Comfort versus progress provide the background for an ongoing tension.

That’s where vision and focus come into play. During seasons where comfort starts to settle into a situation, a clear vision helps me move forward.

Knowing what your target should be helps orient your aim at the end of the day. Having an idea of how to track your success and growth helps you not feel overwhelmed.

What’s your vision and focus for your current context? Do you have one? How are you measuring your successfulness? Ministers, is it attendance? Is it buy in? Is it something else?

As a leader, no one in the organization is as committed to the success and fruitfulness of your area as you are (or should be). Few people you lead lay their head down at night worrying about that little detail that has been rubbing you the wrong way all day.

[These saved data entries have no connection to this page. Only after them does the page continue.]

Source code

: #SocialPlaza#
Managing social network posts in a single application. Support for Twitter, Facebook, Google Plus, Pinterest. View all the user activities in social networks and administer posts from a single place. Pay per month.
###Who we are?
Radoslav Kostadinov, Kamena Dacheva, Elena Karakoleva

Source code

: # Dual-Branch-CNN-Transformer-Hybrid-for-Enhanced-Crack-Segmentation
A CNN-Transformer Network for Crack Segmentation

You carry a burden for the success and growth of your ministry (or business). The burden, at times, feels feather light, while at other times it feels like a bag of bricks. That’s the burden of leadership. Your greatest test as a leader may not be your success as much as your endurance. If you can run the race and remain faithful, your impact over the years gains positive perspective. But you have to remain faithful where you are. You have to remain committed.

So, once again, what your vision and focus for your current context? What are you aiming for? Are you hitting it? Are there changes that need to be made? Are you willing to make the changes?

The reality is that leadership is tough, but you have an opportunity to take a stand and make the kind of difference you’re called to make. Hang in there, and keep expanding your leadership influence.